Document text >>
»»

RRX: One of your authors is Les Claypool, bassist from Primus. He’s such an amazing player, and he’s constantly collaborating with people. I can say he’s stellar, but you’ve worked with him. I’m guessing you knew him before he publishing with Akashic, but what the hell do I know? What’s his story, with his book, or with any random hijinks?

Before publishing Les, I had met him. Girls Against Boys had played in a festival in Belgium. We shared a stage with Primus, and I think I met him in passing, but we didn’t know each other. The book actually came to Akashic through a literary agent, the book publisher’s equivalent of a rock ‘n’ roll manager. When the book was submitted to us, I was very excited. This is Les Claypool’s novel, “South of the Pumphouse” I read the book, and I loved it. We decided to publish it. We’ve been very successful with it. We’re in the tenth or eleventh printing. And then, along the way, Les and his team talked to us about publishing an oral history of Primus. So we did the Primus book, which was also just such a great process. Les and Primus; they have so much integrity. Talk about process, you know, it’s like they do everything right, and they’re wonderful to work with. I don’t have too many hijinks, other than… this isn’t hijinks, but Les will play every once in a while in New York City, and whether it’s Primus, or part of another band, I’ll go to the show, and I’ll get to go backstage, and it’s very interesting to be backstage at a rock concert as a book publisher. Whereas I’ve been backstage at thousands of rock concerts as a musician.

I hope to do more books with Les Claypool. He’s got a lot of stories, obviously, inside of him, and I’m a bass player, and he’s a huge inspiration. What he can do with a bass is just sort of jaw-droppingly. There’s so much that he does that I would never be able to do.

RRX: Before Akashic, or actually during, you were the bass player in a band called Girls Against Boys, that’s been signed to a number of record labels, including Geffen. Can you tell us about the band?

««

Please quote the part of the interview that begins with the words containing "RRX: One of" and ends with "any random hijinks?".

Data shown >>
»»

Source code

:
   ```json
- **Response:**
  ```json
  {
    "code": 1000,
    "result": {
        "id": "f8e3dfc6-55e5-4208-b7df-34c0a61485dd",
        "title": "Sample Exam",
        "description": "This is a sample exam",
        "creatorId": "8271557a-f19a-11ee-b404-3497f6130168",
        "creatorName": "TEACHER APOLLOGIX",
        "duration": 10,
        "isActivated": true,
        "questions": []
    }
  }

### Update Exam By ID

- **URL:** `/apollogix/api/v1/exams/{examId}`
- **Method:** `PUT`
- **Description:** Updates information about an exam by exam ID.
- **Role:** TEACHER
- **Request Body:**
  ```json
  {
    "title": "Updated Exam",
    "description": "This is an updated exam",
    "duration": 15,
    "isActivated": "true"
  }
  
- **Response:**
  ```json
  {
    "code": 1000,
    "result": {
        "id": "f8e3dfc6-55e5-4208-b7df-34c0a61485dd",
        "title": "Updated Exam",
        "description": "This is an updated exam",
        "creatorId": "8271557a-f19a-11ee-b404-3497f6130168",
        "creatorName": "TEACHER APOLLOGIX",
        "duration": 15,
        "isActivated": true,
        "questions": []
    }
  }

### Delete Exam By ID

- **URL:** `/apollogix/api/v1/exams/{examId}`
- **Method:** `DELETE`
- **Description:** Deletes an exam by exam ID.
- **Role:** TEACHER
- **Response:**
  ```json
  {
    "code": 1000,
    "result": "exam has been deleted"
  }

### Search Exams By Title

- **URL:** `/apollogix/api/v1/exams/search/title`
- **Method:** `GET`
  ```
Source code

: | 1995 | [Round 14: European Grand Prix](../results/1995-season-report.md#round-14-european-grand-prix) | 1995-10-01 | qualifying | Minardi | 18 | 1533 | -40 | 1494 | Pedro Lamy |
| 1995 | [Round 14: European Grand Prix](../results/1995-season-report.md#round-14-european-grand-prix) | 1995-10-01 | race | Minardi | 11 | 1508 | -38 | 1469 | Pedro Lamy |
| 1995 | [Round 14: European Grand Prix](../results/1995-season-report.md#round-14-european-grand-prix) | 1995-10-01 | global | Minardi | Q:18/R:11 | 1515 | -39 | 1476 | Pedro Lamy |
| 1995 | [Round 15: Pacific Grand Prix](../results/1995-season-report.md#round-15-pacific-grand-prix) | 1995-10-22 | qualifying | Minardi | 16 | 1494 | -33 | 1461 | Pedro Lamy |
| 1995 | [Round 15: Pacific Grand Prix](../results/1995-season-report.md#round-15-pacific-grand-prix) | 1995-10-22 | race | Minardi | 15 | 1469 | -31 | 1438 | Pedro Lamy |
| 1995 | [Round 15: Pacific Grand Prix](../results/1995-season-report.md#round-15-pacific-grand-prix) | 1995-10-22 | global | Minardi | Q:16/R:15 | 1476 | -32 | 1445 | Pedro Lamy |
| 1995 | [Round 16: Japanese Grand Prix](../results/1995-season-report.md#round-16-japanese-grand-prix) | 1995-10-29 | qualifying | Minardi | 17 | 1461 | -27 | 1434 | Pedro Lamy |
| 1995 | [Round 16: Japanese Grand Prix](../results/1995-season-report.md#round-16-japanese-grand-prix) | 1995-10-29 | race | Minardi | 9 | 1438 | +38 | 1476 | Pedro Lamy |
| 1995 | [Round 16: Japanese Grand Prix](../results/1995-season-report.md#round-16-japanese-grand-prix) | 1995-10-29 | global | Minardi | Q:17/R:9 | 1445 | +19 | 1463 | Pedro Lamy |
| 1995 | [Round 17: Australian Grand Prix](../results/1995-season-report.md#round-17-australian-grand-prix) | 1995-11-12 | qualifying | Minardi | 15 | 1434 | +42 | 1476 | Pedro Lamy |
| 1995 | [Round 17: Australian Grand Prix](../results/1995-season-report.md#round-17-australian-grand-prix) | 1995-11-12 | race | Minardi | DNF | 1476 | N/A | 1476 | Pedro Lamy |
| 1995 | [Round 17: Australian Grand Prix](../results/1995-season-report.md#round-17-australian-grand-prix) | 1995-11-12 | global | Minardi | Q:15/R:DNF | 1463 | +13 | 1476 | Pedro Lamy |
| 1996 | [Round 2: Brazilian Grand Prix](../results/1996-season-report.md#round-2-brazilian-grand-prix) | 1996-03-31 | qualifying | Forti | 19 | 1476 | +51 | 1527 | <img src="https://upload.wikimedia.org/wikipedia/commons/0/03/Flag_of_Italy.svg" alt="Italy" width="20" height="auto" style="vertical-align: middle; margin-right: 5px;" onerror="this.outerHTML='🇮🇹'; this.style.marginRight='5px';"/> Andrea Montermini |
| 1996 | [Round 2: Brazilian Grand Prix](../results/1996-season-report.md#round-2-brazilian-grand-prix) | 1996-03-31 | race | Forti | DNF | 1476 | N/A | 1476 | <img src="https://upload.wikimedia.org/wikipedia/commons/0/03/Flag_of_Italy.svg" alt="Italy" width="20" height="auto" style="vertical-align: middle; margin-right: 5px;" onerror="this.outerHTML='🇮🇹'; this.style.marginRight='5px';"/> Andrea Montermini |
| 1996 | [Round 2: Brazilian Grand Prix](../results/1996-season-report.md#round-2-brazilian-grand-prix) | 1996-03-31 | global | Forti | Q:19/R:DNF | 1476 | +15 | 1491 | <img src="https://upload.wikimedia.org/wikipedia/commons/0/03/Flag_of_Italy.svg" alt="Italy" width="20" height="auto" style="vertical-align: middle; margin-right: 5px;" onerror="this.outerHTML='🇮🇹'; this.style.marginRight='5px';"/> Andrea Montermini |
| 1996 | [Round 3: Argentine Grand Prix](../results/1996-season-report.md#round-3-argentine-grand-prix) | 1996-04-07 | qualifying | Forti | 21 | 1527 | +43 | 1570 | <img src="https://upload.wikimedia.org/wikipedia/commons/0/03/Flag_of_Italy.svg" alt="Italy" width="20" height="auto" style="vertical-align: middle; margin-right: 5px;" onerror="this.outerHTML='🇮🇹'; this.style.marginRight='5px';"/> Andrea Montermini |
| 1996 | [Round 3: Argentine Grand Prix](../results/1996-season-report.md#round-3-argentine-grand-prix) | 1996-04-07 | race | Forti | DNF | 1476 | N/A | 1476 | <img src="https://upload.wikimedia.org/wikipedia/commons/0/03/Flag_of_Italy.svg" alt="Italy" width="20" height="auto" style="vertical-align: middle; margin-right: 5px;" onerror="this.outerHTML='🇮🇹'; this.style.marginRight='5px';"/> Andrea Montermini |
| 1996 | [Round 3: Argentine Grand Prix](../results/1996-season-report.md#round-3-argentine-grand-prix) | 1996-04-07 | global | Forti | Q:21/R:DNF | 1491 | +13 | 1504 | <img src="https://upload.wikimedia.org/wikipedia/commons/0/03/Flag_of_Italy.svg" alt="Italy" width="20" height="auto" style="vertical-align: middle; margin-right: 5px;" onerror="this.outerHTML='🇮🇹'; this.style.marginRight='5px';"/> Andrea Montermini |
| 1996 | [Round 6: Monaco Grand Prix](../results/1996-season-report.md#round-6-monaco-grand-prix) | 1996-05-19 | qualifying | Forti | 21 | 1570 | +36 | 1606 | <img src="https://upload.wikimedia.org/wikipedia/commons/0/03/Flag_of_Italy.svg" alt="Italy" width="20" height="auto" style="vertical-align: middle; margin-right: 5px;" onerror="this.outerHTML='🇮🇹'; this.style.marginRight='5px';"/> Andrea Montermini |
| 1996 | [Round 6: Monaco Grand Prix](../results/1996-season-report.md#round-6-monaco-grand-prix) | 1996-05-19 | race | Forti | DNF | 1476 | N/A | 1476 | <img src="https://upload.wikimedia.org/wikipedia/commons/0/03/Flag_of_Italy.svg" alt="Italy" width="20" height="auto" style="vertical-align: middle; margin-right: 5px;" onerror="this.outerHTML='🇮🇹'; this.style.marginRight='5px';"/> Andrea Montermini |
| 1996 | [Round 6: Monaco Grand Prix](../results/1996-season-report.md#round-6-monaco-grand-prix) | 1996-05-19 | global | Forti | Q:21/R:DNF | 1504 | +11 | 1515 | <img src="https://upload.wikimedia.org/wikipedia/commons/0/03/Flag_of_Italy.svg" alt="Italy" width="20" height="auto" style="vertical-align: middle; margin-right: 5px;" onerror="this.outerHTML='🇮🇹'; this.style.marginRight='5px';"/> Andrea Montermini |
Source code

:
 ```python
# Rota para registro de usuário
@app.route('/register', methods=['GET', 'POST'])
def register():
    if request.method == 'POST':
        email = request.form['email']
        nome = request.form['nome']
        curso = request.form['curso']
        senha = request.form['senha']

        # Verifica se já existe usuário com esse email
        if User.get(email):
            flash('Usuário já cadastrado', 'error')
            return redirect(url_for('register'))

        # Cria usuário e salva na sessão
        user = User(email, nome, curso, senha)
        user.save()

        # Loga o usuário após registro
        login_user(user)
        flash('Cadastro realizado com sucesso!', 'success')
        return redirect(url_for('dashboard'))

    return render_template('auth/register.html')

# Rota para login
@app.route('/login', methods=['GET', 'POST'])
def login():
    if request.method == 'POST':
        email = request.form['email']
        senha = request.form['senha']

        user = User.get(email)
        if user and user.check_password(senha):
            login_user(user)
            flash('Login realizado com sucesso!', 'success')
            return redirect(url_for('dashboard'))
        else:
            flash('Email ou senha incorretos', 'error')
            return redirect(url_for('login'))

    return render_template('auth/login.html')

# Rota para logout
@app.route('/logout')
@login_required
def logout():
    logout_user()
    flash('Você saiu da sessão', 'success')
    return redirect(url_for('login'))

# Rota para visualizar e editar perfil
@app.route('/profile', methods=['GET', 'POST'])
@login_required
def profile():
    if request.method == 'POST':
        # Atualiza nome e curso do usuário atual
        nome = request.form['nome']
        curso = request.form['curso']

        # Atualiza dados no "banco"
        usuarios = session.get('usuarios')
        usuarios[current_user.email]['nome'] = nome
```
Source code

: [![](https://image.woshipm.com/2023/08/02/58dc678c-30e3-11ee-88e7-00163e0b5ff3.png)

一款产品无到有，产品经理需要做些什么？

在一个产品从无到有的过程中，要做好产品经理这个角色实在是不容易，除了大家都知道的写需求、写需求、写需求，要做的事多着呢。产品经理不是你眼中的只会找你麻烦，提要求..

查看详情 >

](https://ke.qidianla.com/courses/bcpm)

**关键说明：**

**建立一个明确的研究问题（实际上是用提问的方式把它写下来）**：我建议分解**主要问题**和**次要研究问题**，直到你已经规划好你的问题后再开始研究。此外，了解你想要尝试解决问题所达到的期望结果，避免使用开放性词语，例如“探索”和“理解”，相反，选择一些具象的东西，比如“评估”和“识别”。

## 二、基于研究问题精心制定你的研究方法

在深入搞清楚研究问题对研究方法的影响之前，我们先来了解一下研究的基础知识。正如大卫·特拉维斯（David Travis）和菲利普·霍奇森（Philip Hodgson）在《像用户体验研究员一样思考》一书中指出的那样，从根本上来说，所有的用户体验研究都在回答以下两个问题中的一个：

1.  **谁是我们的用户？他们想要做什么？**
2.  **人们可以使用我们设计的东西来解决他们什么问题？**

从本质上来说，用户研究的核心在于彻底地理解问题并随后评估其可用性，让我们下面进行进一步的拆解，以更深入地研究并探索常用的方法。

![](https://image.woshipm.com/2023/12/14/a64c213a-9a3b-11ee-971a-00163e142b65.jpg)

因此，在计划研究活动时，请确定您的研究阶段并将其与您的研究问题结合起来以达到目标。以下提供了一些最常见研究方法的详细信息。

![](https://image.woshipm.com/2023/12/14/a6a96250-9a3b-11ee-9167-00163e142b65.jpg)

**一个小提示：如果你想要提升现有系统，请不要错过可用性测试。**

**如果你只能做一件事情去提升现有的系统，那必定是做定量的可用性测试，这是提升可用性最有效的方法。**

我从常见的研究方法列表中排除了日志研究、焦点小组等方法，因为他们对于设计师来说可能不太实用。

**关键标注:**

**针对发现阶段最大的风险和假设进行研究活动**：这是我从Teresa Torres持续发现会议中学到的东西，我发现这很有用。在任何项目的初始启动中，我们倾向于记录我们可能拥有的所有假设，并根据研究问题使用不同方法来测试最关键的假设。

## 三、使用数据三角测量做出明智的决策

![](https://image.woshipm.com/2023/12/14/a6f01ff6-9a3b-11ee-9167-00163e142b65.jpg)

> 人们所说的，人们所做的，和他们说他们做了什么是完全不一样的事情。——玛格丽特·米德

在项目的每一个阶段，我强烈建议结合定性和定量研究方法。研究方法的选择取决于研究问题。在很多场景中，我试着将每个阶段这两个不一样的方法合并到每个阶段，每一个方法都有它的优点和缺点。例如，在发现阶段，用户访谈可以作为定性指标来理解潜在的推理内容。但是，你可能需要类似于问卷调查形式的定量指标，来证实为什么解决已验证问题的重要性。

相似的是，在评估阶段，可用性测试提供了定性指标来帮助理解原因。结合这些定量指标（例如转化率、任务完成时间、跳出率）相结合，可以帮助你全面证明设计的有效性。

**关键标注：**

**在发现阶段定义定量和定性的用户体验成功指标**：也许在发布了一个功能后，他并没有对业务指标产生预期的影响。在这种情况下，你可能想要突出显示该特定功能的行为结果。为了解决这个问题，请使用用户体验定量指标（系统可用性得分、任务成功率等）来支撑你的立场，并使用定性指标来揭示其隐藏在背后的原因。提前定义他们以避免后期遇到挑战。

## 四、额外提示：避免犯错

««

Problem solution >>
RRX: One of your authors is Les Claypool, bassist from Primus. He’s such an amazing player, and he’s constantly collaborating with people. I can say he’s stellar, but you’ve worked with him. I’m guessing you knew him before he publishing with Akashic, but what the hell do I know? What’s his story, with his book, or with any random hijinks?